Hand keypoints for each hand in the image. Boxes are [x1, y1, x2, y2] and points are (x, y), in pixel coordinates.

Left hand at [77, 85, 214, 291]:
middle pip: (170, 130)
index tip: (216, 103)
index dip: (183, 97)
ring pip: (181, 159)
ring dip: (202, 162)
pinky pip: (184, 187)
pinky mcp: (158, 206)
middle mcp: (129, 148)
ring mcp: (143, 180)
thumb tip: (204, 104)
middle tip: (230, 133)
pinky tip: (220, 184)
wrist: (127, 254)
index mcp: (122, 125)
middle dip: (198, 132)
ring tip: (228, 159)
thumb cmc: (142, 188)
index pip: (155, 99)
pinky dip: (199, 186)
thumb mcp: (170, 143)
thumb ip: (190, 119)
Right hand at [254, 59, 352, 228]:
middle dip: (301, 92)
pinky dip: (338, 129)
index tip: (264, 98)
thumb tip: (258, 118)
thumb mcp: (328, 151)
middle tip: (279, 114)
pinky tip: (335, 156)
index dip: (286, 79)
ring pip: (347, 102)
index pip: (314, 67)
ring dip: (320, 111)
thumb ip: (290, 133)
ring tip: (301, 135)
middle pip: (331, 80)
^^^^^^^^
Repeat only the lines from the one holding "thumb cmc: (142, 188)" through the last line of the data.

thumb cmc: (142, 188)
index pip: (155, 99)
pinky dip: (199, 186)
thumb mcp: (170, 143)
thumb ip: (190, 119)
Right hand at [254, 59, 352, 228]:
middle dip: (301, 92)
pinky dip: (338, 129)
index tip: (264, 98)
thumb tip: (258, 118)
thumb mcp: (328, 151)
middle tip: (279, 114)
pinky tip: (335, 156)
index dip: (286, 79)
ring pip: (347, 102)
index pip: (314, 67)
ring dip: (320, 111)
thumb ip: (290, 133)
ring tip: (301, 135)
middle pip: (331, 80)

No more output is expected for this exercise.